A student’s first wild college party, overflowing with alcohol and drugs, is always the most tempting. After multiple rounds of midterms and learning to live alone and the peer pressure of fitting into the college crowd, a little bit of indulgence is warranted. What we don’t realize is that one night of binge drinking quickly becomes two, and soon you’re out drinking every weekend. Some amount of rebellion is natural, especially considering most of these students are away from their helicopter parents for the first time. However, the problems arise when substances become a coping mechanism and everything spirals out of control.

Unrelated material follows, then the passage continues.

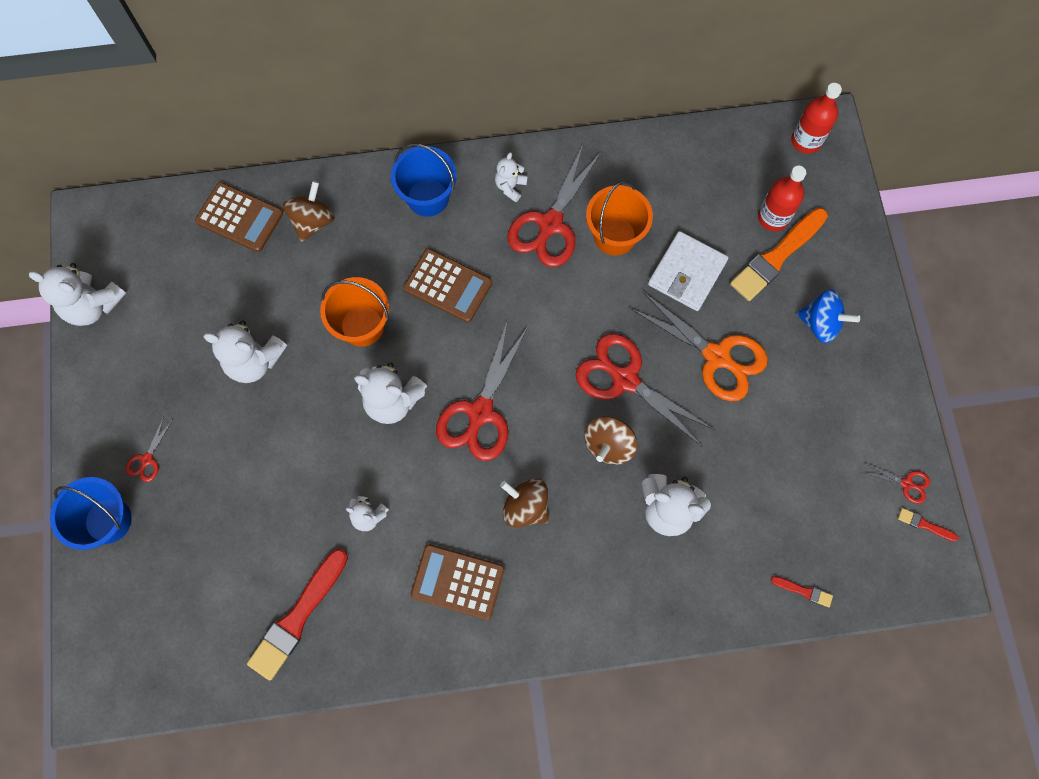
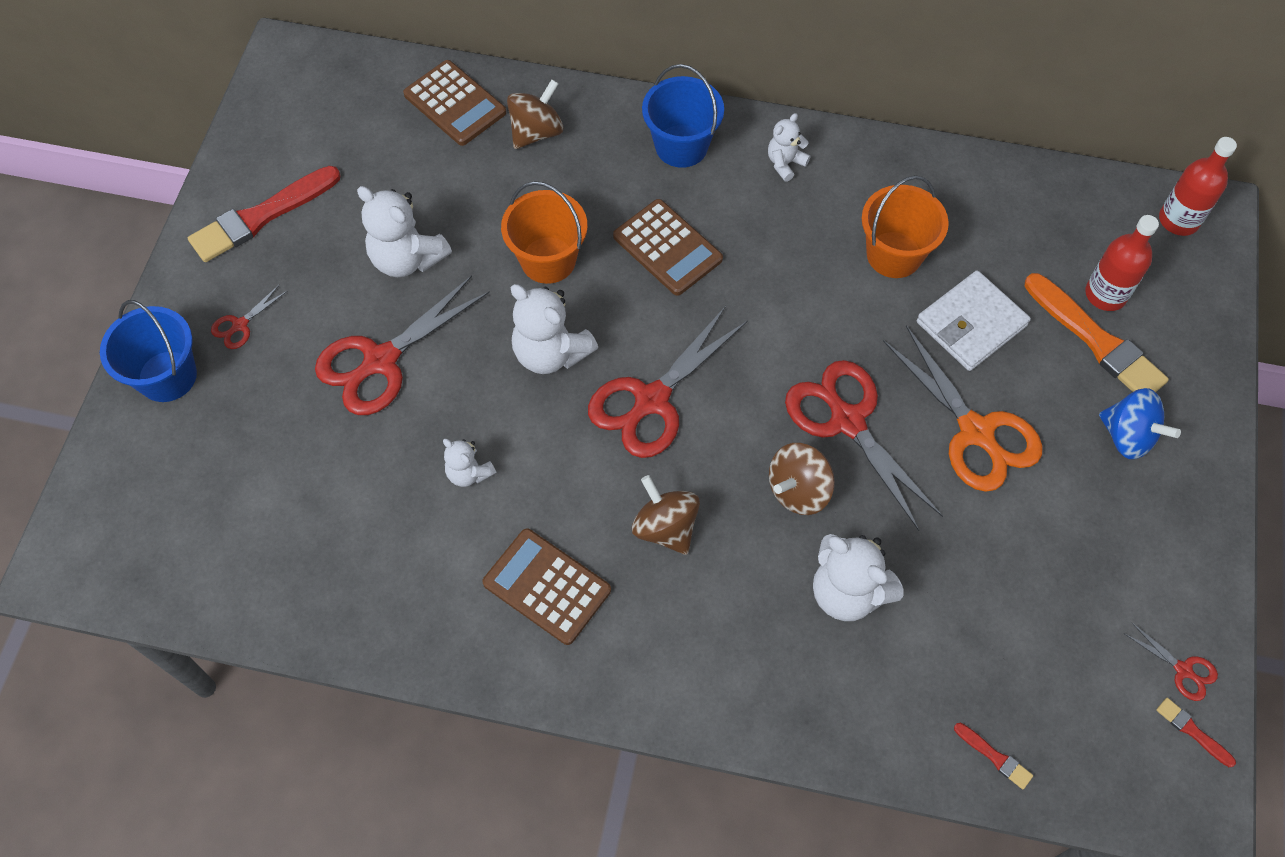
camera: 20 degrees right, 10 degrees down
white teddy bear [29,263,126,326] -> none
red brush [247,549,348,681] -> red brush moved to [188,166,341,262]
red scissors [507,145,602,267] -> red scissors moved to [315,275,490,415]
orange brush [730,208,828,301] -> orange brush turned 105 degrees counterclockwise [1025,273,1169,392]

I’ve seen many of my friends at college fall victims to this method of escape. I don’t judge them, nor do I pity them, but it simply highlights a flaw in the system. College puts such enormous pressure on these young adults that they’re given no other options to let loose and catch a break. The stress of academics, professional pursuits, finding friends, finding a partner, taking care of yourself, and being a well-adjusted individual, all building on top of the burnout most “gifted kids” already carry from high school, it’s simply way too much.

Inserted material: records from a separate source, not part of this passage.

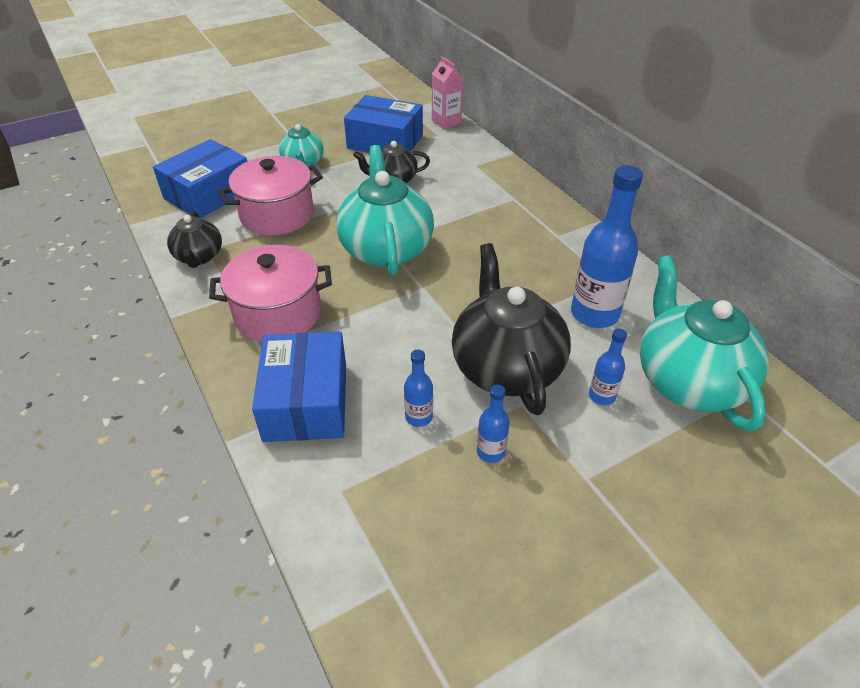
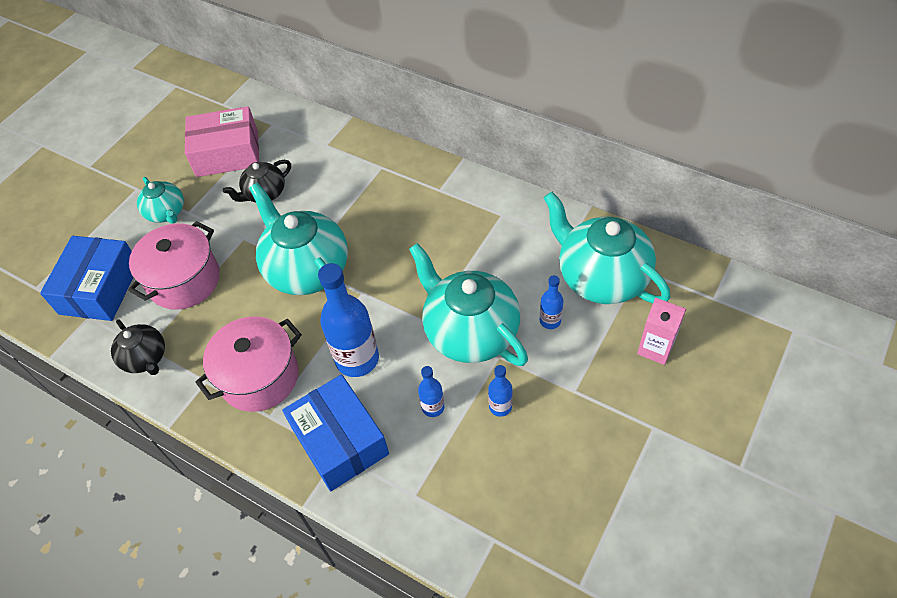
camera: 25 degrees left, 10 degrees up
blue box [344,95,423,153] -> pink box [185,106,259,177]
pink carton [432,56,463,129] -> pink carton moved to [637,297,686,365]
black teapot [452,243,571,415] -> turquoise teapot [409,243,528,366]
blue bottle [571,165,643,328] -> blue bottle moved to [318,263,379,377]

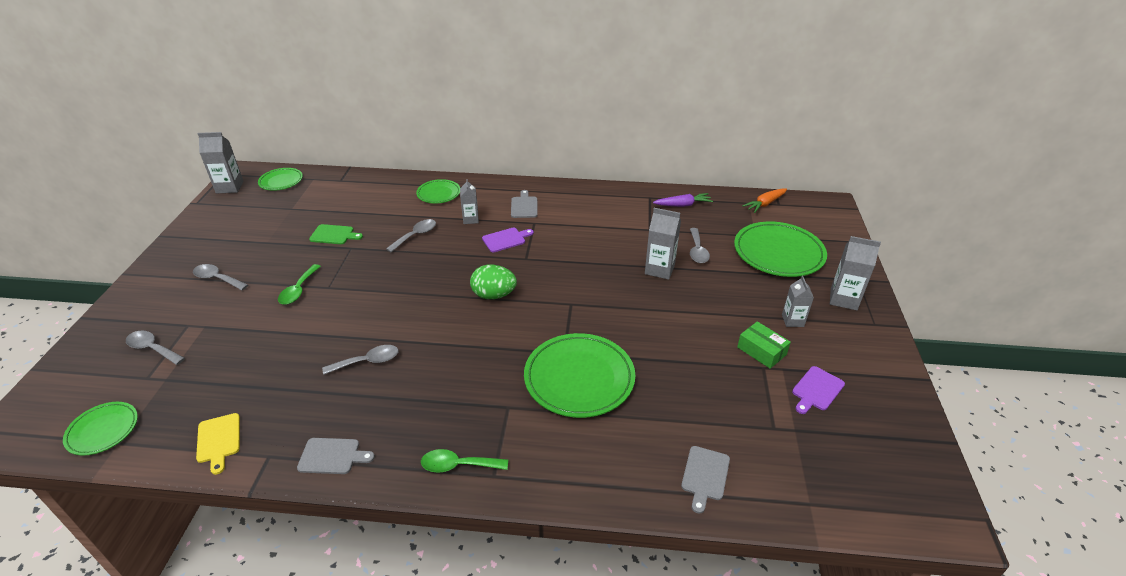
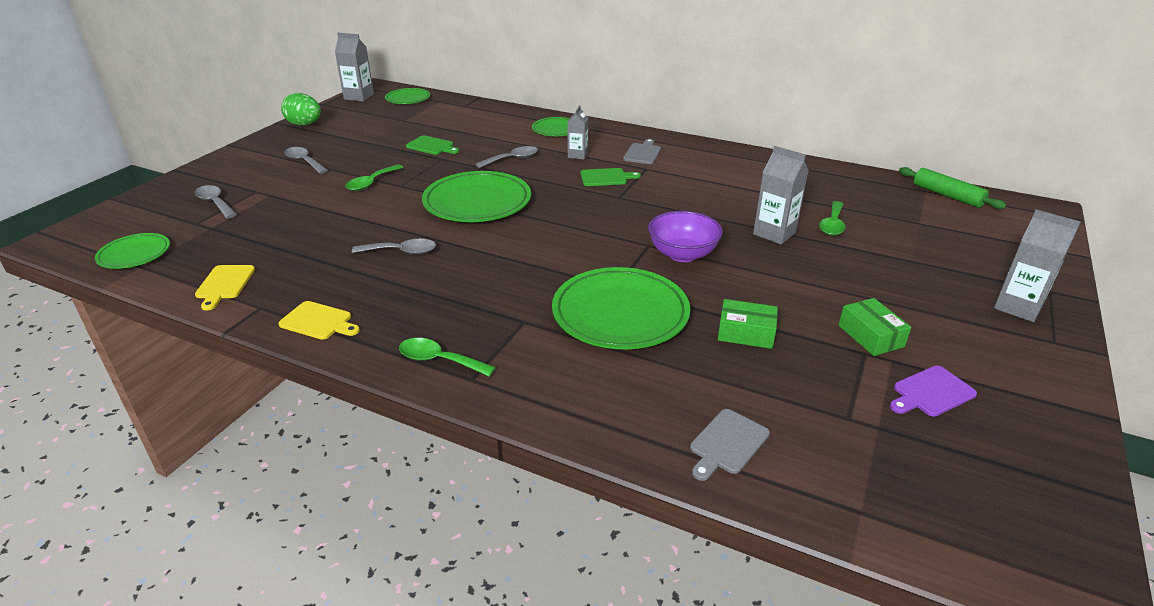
camera: 20 degrees right, 5 degrees down
grey cutting board [297,438,375,474] -> yellow cutting board [278,301,360,340]
green egg [470,265,517,299] -> green egg moved to [281,93,321,126]
purple cutting board [482,228,534,252] -> green cutting board [580,168,641,186]
purple carrot [653,193,713,207] -> none
grey spoon [690,228,710,263] -> green spoon [819,201,845,236]
green plate [734,222,827,277] -> green plate moved to [422,171,531,222]
orange carrot [742,188,787,213] -> green rolling pin [899,167,1006,209]
grey carton [782,276,814,327] -> none
none -> purple bowl [648,211,723,262]
none -> green box [718,299,778,349]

That’s why taking care of our mental health is so crucial in college, but it’s also extremely inaccessible. It’s quite evident that the mental health conversation is tokenized nowadays to make up for it being taboo for so long. In the current climate, all schools and colleges are forced to do things that’ll “help students’ mental health” but instead of changing the systems to actually make the journey easier on us, they usually pick surface-level activities that would qualify as the bare minimum. For example - one of the activities we had on campus was called “Destress with Dogs” where a bunch of puppies would be brought to campus before finals week so students could play with the dogs and relieve some stress. While that is adorable and a great idea, it simply provides a band-aid solution to the underlying problem of students struggling to cope with the academic pressure at Cal. Funds should instead be going to robust programs that genuinely help us, like ensuring that students can access therapists of all backgrounds without waiting for months to get an appointment. This is the kind of stuff you don’t expect reputed universities like Berkeley to mess up, but the truth is, you don’t get most of what you assume to be a given before reaching your college in the US.

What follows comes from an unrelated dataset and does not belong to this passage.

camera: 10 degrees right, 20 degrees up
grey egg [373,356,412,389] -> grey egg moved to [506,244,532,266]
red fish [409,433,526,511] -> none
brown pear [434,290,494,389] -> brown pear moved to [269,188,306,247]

So I realized that nobody else is going to prioritize my wellbeing until I do, and it led me to a pleasantly unexpected revelation.

The Finale

There are many who are able to handle the craziness of college abroad perfectly seamlessly, and there are others who fail miserably and end up disappointing the people in their lives. Either way, college is a defining time. It is the only time we get to come into our own and make the memories of a lifetime. It is also the time to build character and find the traits we want to discard before entering adulthood. For a lot of students, it’s a time of heightened stress and anxiety and strain on their mental and physical health, and all this stuff got a lot worse in the pandemic.

All of a sudden, in March 2020, I was away from every friend I’d made in the last three years. I was back home in India, staying up all night to take classes online and sleeping during the day. Depressed, isolated, lost, and confused about what was going to happen and where my life was headed. Other international students who had graduated before me were also left in limbo, unable to find work or sponsorships. Many were forced to go to grad school or come back home, and I could tell it was torment for them and their families alike. After spending all that time, effort, and money, to end up back in the place they wanted to leave, even further from their goal than when they started off.

But the question is: why did they want to leave so bad? Is it truly worth it, to study and work and slog in such a faraway place? Is the US really all that great? I don’t have all the answers, and I’m not trying to advocate for nor against moving abroad. I’m just reconsidering an idea that was planted in my head a long time back, that painted the US as a promised land where somehow everything is better.

So that’s when I decided to wake up from my American dream.